Of course, these different types of insurance—health, disability and ERISA—kick in to provide you coverage in different circumstances. Health care coverage, as most of us are aware, is simply to provide insurance payment for medical treatment that you need. Disability coverage may be something you personally purchased, may be supplied by your employer, or may be part of a government program. Regardless of its source, the idea behind disability insurance is to provide you with income in the event that you suffer an injury or illness that prevents you from working, either temporarily or permanently. And ERISA is a law that governs employer-provided insurance plans, creating certain protections for employees.
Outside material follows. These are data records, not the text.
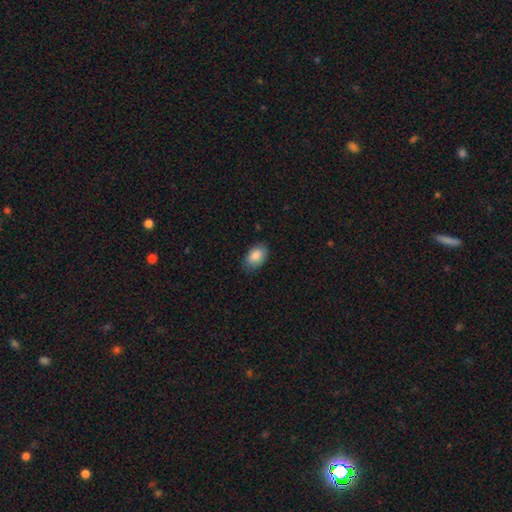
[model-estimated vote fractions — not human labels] Smooth or featured?
  - smooth: 87% *
  - star or artifact: 7%
  - featured or disk: 6%
How rounded?
  - in between: 89% *
  - round: 10%
  - cigar-shaped: 1%
Merging?
  - none: 78% *
  - minor disturbance: 18%
  - major disturbance: 3%
  - merger: 1%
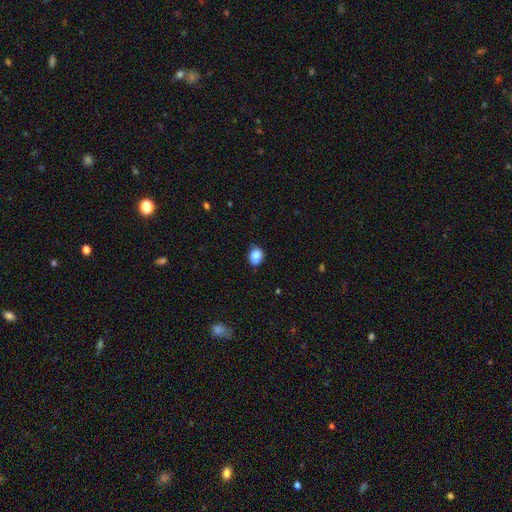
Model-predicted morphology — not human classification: The model was most divided on "how rounded": in between: 57%, round: 42%, cigar-shaped: 1%. More confident: smooth or featured — smooth (87%); merging — none (73%).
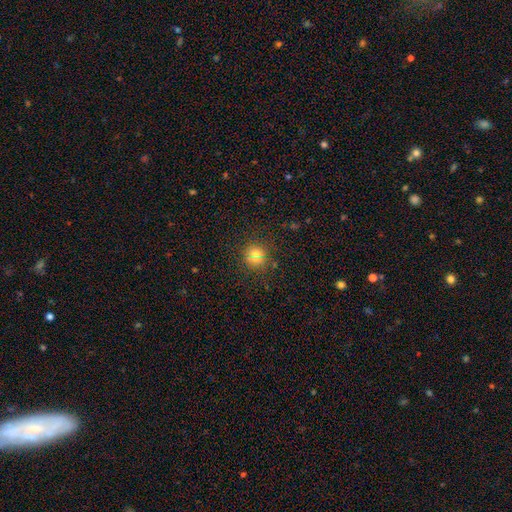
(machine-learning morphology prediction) Smooth or featured? Predicted: smooth (p=0.71). How rounded? Predicted: round (p=0.92). Merging? Predicted: none (p=0.85).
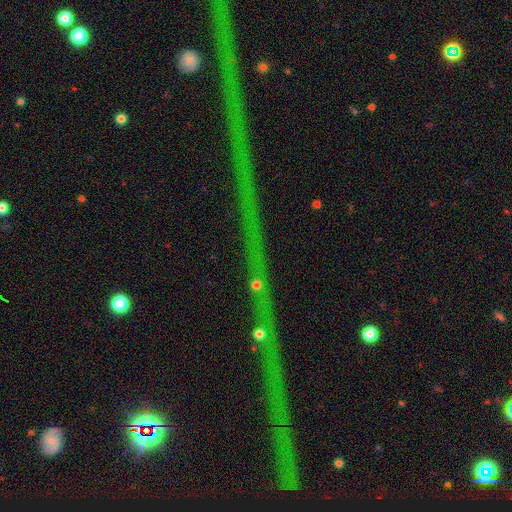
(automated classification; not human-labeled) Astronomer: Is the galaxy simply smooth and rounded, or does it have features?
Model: star or artifact — 70%.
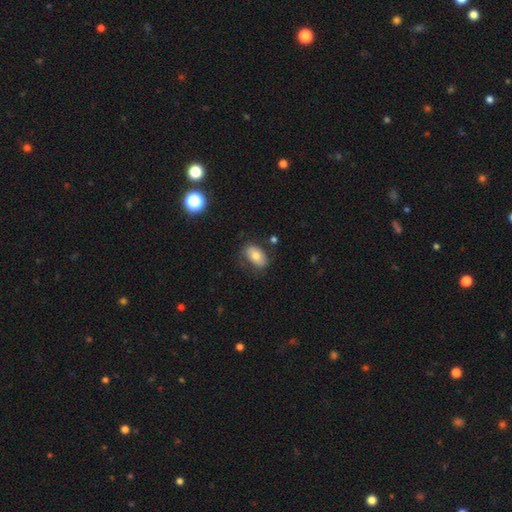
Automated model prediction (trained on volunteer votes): Smooth or featured: smooth — 70% (featured or disk — 22%)
How rounded: in between — 90% (round — 9%)
Merging: none — 70% (minor disturbance — 20%)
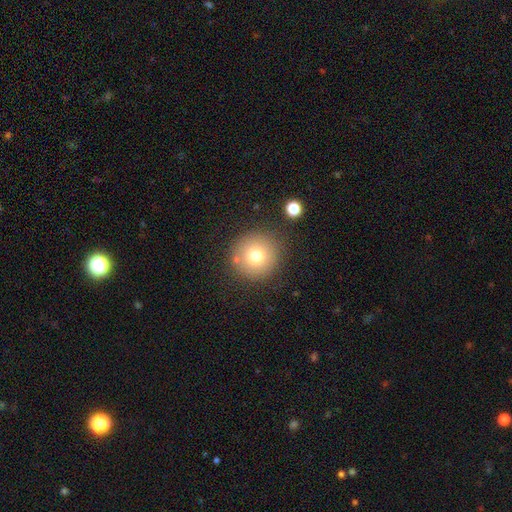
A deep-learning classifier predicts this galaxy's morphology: smooth_or_featured: smooth (p=0.75) [alt: featured or disk p=0.13]
how_rounded: round (p=0.95) [alt: in between p=0.04]
merging: none (p=0.83) [alt: minor disturbance p=0.09]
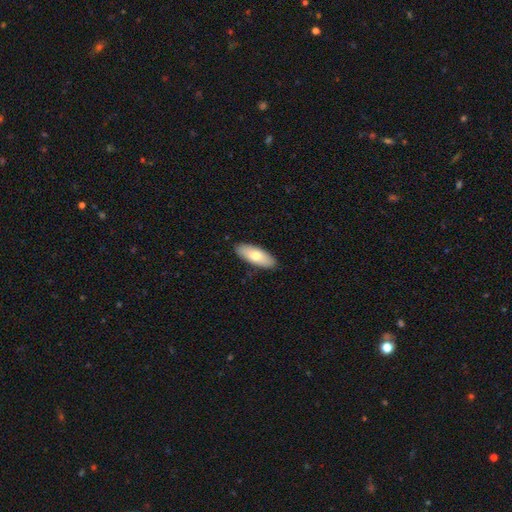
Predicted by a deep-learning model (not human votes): Overall: smooth (74%). How rounded: in between (78%). Merging: none (89%).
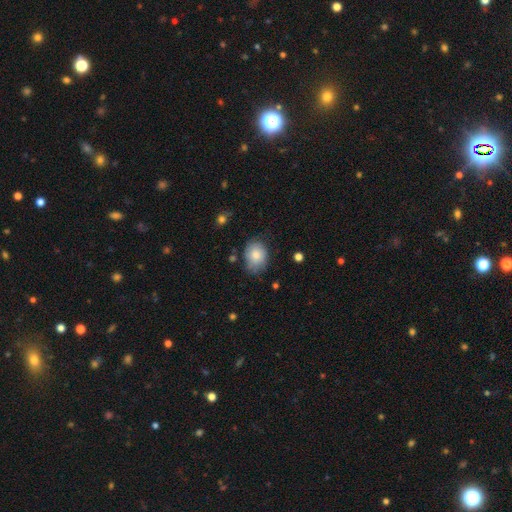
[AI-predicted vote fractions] This is likely a smooth galaxy (79%). How rounded: possibly in between (58%). Merging: likely none (65%).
Whatever the source of the insurance, when the claims denial shows up, patients are often left wondering how they are going to pay for expensive medical procedures or how they will make ends meet until they can get back to work. But the denial is rarely the end point for these situations: there is a way for consumers to fight back through a claims denial appeal process. In this appeal, you, the consumer, have the opportunity to present the insurance company with additional information and request that they re-assess their initial response.

Here are some tips for navigating the appeals process:

Assess whether you need the advice of an attorney. This, of course, is a very personal decision and one that should not be taken lightly. Consider how comfortable you are in understanding the terms of your policy and the situation generally. Another factor to consider is the expense involved—is it a few hundred dollars for a single procedure or several thousand for a medical issue that requires ongoing treatment?

Understand the denial. This starts with information about the denial—you can’t formulate an appeal without knowledge of what you are appealing. Upon request, the insurance provider should send you a letter detailing why the claim was denied. Some common reasons might be that the procedure wasn’t medically necessary or required pre-authorization from the insurance provider. Maybe you were at an out-of-network healthcare provider. Or the insurance company may consider your condition to be pre-existing.

Gather information to support your position. Each of these reasons for denial will require its own specific response and you will need to gather information that supports your argument that your claim should be covered. This means carefully consulting with your physicians for an explanation about why you need a specific treatment or an explanation on the nature of your medical condition. You can even request that your doctor submit a letter on your behalf.

Formulate the appeal. After you understand why your claim was denied, and have gathered all the information to support your position, it’s time to write and submit the appeal. Your appeal letter should clearly identify your claim, the reason for denial, and your reason for appealing. Include supporting information from your doctor, including helpful portions from your medical records.

Be persistent. When it comes to appealing a denial, persistence—and sticking up for your rights—can pay off. Sometimes denials are practically automatic for insurance companies; even just questioning them a little bit can result in a reversal of the denial. Other times, lots of phone calls, letters and information exchanges will be necessary.

One Comment

  1. Gravatar for Jon Lewis

    Good points Lindsay. I had depositions in a case today where the health insurer denied my client's cancer treatments, $100,000. Essentially, they are conducting post claims underwriting and saying he had a pre-existing condition. He told the telephone agent he had a kidney infection, and after approved for coverage, it was diagnosed as a bladder tumor. DENIED! Tough pre-existing definition, but these people were not treated right.